Requirement — Sift through the material below and return the lines with "action".

Exercise input —
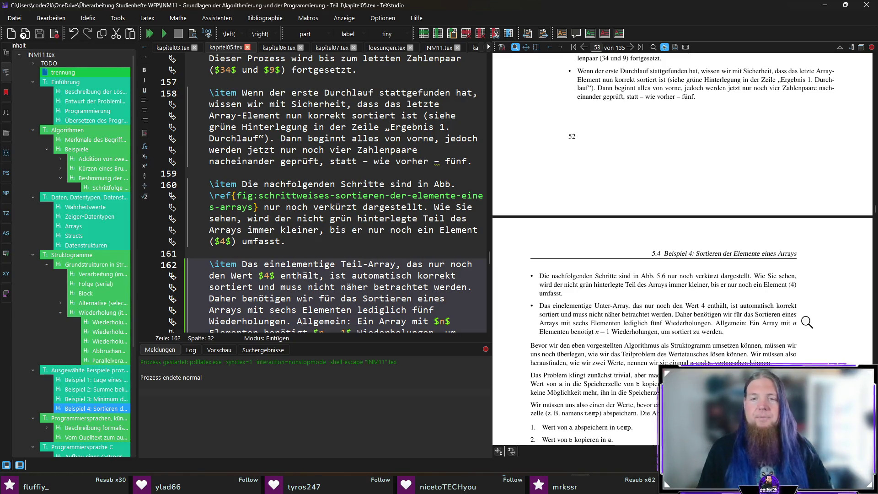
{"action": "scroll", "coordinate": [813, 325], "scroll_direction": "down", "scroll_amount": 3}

* * *

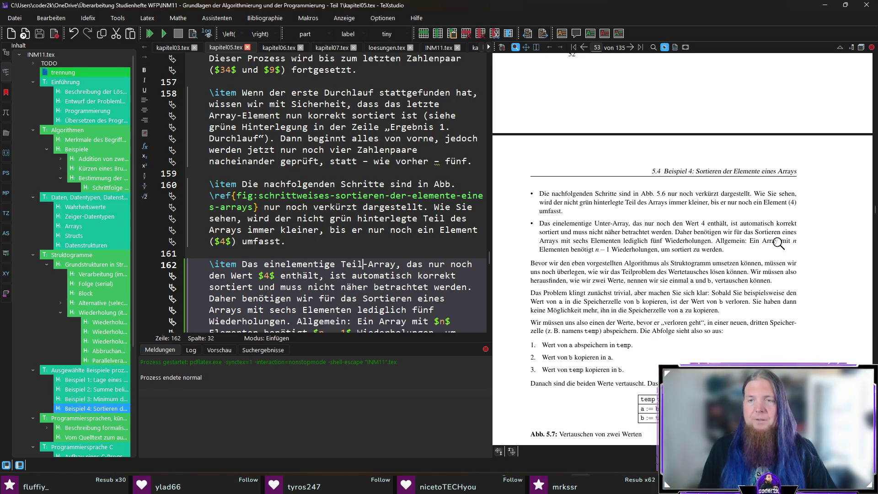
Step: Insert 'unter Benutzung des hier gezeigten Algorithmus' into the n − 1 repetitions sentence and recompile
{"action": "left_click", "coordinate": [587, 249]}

Answer to the exercise —
{"action": "scroll", "coordinate": [813, 325], "scroll_direction": "down", "scroll_amount": 3}
{"action": "left_click", "coordinate": [587, 249]}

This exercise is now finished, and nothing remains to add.